Featured in Mountain Record 31.2, Winter 2012-2013


Most people who study Buddhism are familiar with the enlightenment teachings of Shakyamuni—the teachings of the Four Noble Truths, the doctrine of no-self, the principle of interdependent co-origination. Fewer people are aware that Shakyamuni also provided frequent, compelling teachings on a wide range of social and economic issues that impact the general welfare of all the life on our planet. He taught about government, politics, and the difficulties involved in mature citizenship and interpersonal relationships. That his teaching extends so dynamically into “right action” indicates that the Buddha’s wisdom can be appreciated not just in monasteries but also on the streets and in the households of the twenty-first century. As we navigate the moral and ethical dilemmas of modern life, the Buddha’s teaching can provide a way to see our way home. Indeed, the precepts of the Buddha can transform that navigation into something frankly wondrous: the life of the Buddha realized as our own life.

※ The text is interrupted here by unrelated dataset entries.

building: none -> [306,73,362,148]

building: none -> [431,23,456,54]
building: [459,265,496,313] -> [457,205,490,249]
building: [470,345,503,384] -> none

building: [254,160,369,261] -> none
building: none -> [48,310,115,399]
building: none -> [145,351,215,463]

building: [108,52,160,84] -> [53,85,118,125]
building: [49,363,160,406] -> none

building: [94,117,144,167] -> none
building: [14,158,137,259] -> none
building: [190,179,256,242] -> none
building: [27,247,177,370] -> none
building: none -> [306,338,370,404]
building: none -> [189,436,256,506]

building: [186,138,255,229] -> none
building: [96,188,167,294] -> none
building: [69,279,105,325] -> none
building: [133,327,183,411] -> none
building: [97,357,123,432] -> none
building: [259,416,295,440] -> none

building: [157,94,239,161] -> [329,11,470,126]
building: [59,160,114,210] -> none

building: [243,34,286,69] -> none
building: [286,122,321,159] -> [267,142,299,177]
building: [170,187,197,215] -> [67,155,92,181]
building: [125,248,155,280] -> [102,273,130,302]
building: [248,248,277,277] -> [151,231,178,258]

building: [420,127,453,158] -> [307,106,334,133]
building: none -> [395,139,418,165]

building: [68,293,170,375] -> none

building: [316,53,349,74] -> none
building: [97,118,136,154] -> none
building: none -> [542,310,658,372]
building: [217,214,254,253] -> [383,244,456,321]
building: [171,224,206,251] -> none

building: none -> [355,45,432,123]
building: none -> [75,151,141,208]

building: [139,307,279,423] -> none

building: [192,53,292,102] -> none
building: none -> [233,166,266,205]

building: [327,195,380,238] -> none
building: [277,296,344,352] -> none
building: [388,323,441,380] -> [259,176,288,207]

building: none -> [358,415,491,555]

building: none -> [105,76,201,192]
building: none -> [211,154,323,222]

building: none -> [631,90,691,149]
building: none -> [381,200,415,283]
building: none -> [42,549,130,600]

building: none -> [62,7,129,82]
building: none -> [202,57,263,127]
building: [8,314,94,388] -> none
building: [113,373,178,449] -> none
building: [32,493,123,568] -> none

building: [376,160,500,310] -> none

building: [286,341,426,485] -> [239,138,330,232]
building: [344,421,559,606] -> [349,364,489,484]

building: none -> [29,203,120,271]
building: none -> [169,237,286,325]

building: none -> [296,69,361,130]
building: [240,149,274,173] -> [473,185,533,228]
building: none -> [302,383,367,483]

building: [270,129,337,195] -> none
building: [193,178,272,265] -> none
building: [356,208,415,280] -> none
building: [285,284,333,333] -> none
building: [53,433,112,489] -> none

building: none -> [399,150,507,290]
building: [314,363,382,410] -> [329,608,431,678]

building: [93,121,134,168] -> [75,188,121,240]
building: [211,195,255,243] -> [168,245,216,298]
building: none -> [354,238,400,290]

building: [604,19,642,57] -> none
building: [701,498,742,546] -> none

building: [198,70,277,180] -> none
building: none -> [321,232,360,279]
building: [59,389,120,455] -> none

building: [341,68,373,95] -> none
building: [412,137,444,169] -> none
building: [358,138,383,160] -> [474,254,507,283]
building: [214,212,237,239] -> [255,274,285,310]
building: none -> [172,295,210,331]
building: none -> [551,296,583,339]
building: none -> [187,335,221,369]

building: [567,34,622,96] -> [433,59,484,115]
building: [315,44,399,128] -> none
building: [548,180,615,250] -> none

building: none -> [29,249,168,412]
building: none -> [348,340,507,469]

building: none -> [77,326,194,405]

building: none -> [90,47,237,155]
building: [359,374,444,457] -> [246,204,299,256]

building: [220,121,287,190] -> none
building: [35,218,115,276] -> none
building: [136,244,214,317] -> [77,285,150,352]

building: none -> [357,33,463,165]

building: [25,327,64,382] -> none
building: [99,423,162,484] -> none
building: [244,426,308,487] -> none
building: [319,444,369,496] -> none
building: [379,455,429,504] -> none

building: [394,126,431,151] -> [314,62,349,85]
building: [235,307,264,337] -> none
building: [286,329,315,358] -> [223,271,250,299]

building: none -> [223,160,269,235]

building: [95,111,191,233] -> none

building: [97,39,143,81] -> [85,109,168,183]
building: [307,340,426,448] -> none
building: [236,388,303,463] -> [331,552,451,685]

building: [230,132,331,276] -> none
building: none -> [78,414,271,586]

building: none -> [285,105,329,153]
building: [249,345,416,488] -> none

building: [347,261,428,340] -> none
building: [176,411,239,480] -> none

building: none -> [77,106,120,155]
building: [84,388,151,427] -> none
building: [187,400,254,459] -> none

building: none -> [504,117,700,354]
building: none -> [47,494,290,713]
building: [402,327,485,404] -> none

Being thoroughly educated and originally trained to become a ruler in his nation-state, Shakyamuni was exposed to the conflicts and problems arising in the social sphere. This made him acutely aware of the complexities of social conditions and their moral and ethical underpinnings. He was an extraordinary person by conventional standards. His enlightenment experience integrated his personality with a deep appreciation of the ground of being.

Following his enlightenment, he remained in the world teaching for forty-seven years, developing skillful means to respond to the searching questions of his students. He had plenty of opportunities to see how his teachings were manifesting and to correct, redirect, broaden, and focus them. During those forty-seven years, his teachings evolved to better and better meet the challenges his students were facing.

Because his experience as an astute social observer became interfused with his absolute wisdom, it is worthwhile to study his teachings about social and economic conditions in relation to spiritual practice and ethical life. Many of the Buddha’s students were not drawn to the monastic way of life but remained in the world. Many of the dilemmas they encountered remain relevant today, and will remain relevant as long as human nature exists. He had to address the life questions that were of burning concern to the people coming to his discourses; otherwise they would not have been able to really hear him.

Raoul D

One of the central observations Buddha made about the breakdown of the social fabric is that poverty is the chief cause of immorality and crime. Theft, violence, hatred, cruelty, all result from poverty. It seems that ancient governments in India, like many governments today, tried to handle the problem of crime through punishment. They attempted to suppress it. Buddha said that attempts to control crime will ultimately be futile. This kind of control is like building a dam to hold back rising water. The barrier will hold back the water, but the barrier will always need to be there, and there will always be a threat of the water’s spilling over or sweeping the dam away. Buddha said that if you want to eradicate crime, the economic conditions of the people have to be improved.

He encouraged people in businesses to provide adequate wages to their employees. He said that governments should make opportunities for everyone to be employed, for everyone to earn a sufficient income. When people are freed from their poverty, they rarely commit crimes born of desperation.